DUNEDIN, Florida – The Blue Jays fell to 4-4 in Grapefruit League play following a 6-4 loss to the Pirates on Wednesday afternoon.
Brandon Morrow allowed five runs on six hits over three innings. He struck out two, walked one and hit a batter.
Edwin Encarnacion had a two-out, bases loaded two-RBI double in the third inning.
Here are some tidbits from camp:
SANTOS DEALING WITH UNCERTAIN FUTURE
It's an oft-repeated cliché but Sergio Santos really is approaching life one day at a time. Almost traded during the offseason - according to reports he was nearly moved twice - he continues to hear his name in the rumour mill.
"It's just been different or kind of out of the norm," said Santos. "I try to keep as level-minded of an outlook as I can. I try not to look too far ahead or try to think about things that I can't control."
Santos almost became a Texas Ranger in late November but a three-team deal fell through. He went so far as to travel to Arlington to undergo a physical and to meet with Rangers officials. He's not hung up on it.
"Luckily I had some time to kind of let that sink in and it's gone and I'm done thinking about it," said Santos.
Santos missed almost four months of last season due to surgery to remove bone spurs from his pitching elbow. In 24 appearances from his August 1 return onward, Santos posted a 1.69 ERA and a miniscule 0.516 WHIP over 21 1/3 innings. He limited opposing batters to a .327 OPS. Put simply, he was dominant.
In the final guaranteed year of his deal and with year over year club options through 2017 ($6 million in 2015, $8 million in 2016, $8.75 million in 2017), he's a prime candidate to be moved because the bullpen is considered a position of strength and others, like Steve Delabar, have years of club control remaining.
"I think there are two sides that you can look at it, as other teams really want you or you can dwell on the fact that the team you're on is trying to trade you," said Santos. "At the end of the day Alex and everybody with the Blue Jays is trying to make the Blue Jays as good of a team as they can in 2014.
"Whether I'm in those plans or not, like I said that's not in my control. Would I like to be? Of course."
Closer Casey Janssen, dealing with stiffness in the back of his pitching shoulder, played catch on Monday and woke up feeling good on Tuesday.
He's hoping to throw a bullpen session soon, although there isn't a schedule yet.
"Just with yesterday, see how it is today and then I think we can start preparing a plan but we've got to crawl before we can walk here," said Janssen. "We'll get there. I'm not worried about the bullpens and stuff like that. All I really care about is feeling healthy and if I'm healthy it comes back quick."
Janssen was limited in Grapefruit League play last season as he recovered from shoulder surgery. He pitched successfully through pain for much of the year, notching a career high 34 saves, a 2.56 ERA and a 0.987 WHIP.
NAVARRO, IZTURIS CONCERNED FOR FAMILY BACK HOME
Former Venezuelan president Hugo Chavez died last March 5. On the one-year anniversary of his passing and with political unrest on the rise in their homeland, Blue Jays Dioner Navarro and Maicer Izturis spend a lot of time worrying about family.

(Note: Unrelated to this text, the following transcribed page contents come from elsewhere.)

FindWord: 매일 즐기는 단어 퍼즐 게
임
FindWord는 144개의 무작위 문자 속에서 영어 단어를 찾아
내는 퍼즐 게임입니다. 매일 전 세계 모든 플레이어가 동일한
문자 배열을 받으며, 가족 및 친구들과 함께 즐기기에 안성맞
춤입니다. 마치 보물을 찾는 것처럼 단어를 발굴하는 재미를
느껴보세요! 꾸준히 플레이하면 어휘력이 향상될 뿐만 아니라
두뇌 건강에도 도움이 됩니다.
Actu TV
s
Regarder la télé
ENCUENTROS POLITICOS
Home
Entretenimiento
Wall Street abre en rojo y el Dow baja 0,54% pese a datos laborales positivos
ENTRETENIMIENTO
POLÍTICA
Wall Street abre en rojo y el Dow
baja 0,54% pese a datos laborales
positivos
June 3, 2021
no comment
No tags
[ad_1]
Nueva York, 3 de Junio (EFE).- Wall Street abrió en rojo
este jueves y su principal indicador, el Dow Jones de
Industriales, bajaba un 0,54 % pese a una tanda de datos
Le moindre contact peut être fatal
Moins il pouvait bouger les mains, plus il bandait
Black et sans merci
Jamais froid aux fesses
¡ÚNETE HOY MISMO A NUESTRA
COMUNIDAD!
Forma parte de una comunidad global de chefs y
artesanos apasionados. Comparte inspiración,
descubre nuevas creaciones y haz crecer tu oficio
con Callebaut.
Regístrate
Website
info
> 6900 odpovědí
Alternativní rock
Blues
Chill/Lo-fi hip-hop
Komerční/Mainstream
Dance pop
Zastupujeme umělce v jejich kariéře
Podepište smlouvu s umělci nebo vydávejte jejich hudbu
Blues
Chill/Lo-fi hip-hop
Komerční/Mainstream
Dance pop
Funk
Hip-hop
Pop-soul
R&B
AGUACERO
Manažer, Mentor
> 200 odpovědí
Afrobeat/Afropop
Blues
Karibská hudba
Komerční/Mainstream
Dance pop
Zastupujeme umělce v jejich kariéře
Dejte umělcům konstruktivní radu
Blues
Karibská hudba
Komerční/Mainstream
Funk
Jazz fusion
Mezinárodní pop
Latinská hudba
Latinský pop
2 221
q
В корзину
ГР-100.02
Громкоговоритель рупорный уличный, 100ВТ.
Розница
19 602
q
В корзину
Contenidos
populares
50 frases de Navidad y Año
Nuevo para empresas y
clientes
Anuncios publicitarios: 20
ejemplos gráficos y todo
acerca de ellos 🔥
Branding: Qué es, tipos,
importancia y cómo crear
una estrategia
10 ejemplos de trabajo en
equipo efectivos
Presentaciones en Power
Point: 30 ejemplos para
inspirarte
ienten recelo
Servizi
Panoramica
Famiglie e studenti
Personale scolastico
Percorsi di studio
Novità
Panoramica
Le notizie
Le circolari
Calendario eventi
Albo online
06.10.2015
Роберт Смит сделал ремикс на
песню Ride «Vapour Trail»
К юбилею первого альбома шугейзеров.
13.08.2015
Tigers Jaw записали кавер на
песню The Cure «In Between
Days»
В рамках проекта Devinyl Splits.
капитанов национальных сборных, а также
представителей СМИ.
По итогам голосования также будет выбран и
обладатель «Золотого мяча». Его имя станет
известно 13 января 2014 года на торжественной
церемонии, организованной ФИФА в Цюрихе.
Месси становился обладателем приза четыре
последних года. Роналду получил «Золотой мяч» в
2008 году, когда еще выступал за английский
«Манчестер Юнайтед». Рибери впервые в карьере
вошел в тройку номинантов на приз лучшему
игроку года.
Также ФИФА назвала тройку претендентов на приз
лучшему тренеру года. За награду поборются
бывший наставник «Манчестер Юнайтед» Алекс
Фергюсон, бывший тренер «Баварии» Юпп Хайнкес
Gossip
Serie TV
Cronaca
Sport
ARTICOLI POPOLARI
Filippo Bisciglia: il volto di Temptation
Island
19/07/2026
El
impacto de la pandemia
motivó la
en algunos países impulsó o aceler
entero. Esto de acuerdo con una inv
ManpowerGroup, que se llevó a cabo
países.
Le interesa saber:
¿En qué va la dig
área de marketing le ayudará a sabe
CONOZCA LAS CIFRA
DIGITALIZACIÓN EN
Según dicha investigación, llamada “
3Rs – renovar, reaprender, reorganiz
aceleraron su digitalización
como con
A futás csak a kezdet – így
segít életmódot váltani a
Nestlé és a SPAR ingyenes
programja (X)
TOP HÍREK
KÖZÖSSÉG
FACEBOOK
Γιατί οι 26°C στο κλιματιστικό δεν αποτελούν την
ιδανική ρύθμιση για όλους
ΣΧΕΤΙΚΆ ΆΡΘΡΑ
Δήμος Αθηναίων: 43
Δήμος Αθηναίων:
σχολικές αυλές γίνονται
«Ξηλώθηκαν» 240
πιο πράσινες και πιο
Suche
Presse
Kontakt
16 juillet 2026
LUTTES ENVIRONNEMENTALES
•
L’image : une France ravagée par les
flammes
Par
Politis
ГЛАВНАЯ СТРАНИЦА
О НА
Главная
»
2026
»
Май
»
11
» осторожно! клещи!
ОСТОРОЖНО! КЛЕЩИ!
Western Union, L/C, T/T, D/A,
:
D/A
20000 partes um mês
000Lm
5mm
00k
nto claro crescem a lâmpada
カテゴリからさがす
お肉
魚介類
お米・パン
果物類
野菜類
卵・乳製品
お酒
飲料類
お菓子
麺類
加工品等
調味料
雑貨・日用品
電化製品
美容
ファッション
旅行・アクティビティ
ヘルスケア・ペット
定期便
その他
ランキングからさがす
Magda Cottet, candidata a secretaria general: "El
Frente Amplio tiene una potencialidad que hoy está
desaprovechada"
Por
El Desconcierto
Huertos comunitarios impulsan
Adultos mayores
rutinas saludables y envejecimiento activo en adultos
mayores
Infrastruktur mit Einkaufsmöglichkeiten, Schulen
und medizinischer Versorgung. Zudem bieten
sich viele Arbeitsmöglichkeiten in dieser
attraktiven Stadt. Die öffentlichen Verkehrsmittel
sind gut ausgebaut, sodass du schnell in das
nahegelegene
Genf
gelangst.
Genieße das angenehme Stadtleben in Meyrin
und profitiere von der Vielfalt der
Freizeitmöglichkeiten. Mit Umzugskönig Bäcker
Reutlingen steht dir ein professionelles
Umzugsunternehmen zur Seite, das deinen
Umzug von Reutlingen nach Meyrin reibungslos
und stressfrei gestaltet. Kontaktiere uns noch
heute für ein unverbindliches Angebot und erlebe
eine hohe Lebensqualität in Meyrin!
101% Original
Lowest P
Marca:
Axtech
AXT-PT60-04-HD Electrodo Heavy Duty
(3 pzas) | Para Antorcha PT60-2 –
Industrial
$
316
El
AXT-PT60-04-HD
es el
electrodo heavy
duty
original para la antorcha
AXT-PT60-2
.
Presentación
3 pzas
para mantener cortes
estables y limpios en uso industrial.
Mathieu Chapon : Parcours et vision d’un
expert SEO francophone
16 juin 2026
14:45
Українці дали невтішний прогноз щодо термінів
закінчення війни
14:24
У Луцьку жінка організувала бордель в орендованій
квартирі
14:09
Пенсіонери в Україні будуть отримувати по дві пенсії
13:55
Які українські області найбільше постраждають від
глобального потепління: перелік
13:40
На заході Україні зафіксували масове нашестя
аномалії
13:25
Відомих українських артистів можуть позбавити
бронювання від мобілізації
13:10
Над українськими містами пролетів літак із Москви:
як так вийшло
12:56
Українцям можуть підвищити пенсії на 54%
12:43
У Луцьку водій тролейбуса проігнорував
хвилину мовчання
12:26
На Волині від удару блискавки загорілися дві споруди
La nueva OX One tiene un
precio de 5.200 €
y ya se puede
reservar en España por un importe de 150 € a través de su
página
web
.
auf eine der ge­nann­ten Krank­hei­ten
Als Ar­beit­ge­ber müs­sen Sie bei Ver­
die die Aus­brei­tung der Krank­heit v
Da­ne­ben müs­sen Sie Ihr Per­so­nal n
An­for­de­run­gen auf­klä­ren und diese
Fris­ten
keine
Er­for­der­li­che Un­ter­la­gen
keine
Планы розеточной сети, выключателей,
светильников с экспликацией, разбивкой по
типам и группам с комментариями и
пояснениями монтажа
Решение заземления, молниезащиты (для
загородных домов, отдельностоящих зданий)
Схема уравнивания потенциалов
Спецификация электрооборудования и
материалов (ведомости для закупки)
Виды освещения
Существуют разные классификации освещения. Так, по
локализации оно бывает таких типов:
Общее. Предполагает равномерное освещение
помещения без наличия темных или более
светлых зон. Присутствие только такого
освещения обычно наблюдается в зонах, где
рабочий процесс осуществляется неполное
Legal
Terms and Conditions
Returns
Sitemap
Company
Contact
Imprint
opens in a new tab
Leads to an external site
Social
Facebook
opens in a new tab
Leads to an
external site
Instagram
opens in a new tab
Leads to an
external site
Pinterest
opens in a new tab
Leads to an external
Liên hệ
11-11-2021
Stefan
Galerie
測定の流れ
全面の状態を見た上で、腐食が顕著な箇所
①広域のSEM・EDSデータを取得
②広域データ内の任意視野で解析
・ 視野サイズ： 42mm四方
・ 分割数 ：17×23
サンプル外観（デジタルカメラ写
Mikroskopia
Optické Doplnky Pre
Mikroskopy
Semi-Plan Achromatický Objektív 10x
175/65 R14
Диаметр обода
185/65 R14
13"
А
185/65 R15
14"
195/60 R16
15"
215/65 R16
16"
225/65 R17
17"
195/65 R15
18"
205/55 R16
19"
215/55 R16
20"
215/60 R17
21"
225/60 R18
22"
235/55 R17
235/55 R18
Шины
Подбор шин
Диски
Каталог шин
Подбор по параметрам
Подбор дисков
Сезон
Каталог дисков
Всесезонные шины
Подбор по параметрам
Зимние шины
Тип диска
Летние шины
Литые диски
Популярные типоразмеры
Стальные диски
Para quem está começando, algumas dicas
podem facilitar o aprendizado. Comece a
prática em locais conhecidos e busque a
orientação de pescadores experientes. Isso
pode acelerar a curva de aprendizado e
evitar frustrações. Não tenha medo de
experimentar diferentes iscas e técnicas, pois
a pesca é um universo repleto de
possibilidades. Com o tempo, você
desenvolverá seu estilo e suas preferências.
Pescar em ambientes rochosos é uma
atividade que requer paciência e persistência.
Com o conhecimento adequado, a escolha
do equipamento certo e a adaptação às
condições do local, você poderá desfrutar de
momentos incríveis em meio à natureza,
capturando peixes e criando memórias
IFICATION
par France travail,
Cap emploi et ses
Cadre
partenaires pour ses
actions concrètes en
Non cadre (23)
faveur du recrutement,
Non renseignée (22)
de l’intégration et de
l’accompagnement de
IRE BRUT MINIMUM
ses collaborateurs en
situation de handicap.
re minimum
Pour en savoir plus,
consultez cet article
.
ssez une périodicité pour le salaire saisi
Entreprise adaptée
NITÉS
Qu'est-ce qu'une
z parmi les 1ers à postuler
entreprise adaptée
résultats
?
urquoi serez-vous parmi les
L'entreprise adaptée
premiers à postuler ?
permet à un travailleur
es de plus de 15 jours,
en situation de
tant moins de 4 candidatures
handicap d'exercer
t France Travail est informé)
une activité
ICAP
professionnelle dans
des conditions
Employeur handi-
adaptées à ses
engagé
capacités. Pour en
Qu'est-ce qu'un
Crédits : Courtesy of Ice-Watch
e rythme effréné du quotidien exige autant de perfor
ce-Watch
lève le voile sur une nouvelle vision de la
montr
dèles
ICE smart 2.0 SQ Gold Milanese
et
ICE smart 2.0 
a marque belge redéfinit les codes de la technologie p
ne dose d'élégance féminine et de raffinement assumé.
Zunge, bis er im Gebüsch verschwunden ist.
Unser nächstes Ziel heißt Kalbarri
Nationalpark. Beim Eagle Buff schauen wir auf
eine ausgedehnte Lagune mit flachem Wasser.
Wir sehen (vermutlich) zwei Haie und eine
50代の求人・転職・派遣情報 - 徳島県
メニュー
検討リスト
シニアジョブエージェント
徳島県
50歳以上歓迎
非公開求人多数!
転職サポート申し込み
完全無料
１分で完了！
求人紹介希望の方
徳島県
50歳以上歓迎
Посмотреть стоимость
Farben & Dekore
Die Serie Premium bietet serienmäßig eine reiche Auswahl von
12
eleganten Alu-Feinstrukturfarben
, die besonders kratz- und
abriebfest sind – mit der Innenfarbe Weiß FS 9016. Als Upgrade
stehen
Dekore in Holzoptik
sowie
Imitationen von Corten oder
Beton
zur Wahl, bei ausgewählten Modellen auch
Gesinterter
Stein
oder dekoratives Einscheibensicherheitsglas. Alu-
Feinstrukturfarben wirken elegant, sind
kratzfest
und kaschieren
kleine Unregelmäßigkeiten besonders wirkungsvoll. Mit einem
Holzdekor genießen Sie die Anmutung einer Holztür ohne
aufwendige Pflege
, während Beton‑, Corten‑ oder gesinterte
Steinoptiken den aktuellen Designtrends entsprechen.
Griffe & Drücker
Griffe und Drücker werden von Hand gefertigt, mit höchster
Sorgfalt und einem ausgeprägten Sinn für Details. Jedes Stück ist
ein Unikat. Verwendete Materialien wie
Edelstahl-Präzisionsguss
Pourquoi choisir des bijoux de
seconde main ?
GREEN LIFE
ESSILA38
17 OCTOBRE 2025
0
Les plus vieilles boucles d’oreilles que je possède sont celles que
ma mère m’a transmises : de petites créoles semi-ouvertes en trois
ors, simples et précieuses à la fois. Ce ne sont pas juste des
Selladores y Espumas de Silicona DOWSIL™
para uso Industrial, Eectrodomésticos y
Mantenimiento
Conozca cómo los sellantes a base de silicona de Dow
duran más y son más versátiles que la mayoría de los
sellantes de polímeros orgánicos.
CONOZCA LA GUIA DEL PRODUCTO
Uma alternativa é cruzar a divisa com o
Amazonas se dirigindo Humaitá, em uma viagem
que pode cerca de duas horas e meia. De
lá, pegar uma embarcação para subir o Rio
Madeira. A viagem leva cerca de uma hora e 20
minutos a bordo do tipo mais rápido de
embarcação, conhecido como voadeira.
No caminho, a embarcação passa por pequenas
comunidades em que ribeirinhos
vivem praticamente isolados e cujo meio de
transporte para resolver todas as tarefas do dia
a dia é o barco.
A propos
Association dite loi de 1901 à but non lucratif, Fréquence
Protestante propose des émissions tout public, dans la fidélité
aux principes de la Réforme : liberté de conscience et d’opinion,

"It's so frustrating," said Navarro. "Thank God they're doing all good. They've been through so much and it's just sad and frustrating at the same time. I know if we keep on praying and staying strong, eventually things have to change."
Navarro grew up a block away from the presidential residence in Caracas, known as Casa Blanca (White House). His parents, Frank and Rosa, and his youngest brother Darrel still live in the home.
With a family of his own and business interests in the Tampa area, Navarro hasn't returned to Venezuela since 2009. He flies his family to the United States as often as possible.
Izturis hails from Barquisimeto, about a four-hour drive from the capital, Caracas. His wife and children are with him and his brother, former Blue Jay Cesar, is in Kissimmee attending the Astros' camp, but the rest of his family remains in the midst of the protests, which have fanned out across Venezuela.
It's a chore just to get groceries.
"You can go but they drive very quick," said Izturis. "You go to the supermarket and try to find out what you need. You need to go quick, boom, boom, and that's no life, you know?"
Both players believe political change is coming to Venezuela. They're hoping it comes at limited cost.
"It's such a beautiful country," said Navarro. "We've got so much to offer to not only ourselves but to the world. We keep on praying God is going to do something really good for us."
The Blue Jays trimmed their major league roster by three, to 55, by reassigning catchers Derrick Chung and Jack Murphy and pitcher Luis Perez to minor league camp.
Perez, who underwent Tommy John elbow surgery in August, 2012, suffered a setback in his recovery late last season and has experienced numbness in the pinky finger of his pitching hand this spring.
Perez is out of options but is a certainty to begin the season on the disabled list. He'll continue his rehabilitation in minor league camp, which opened on Wednesday.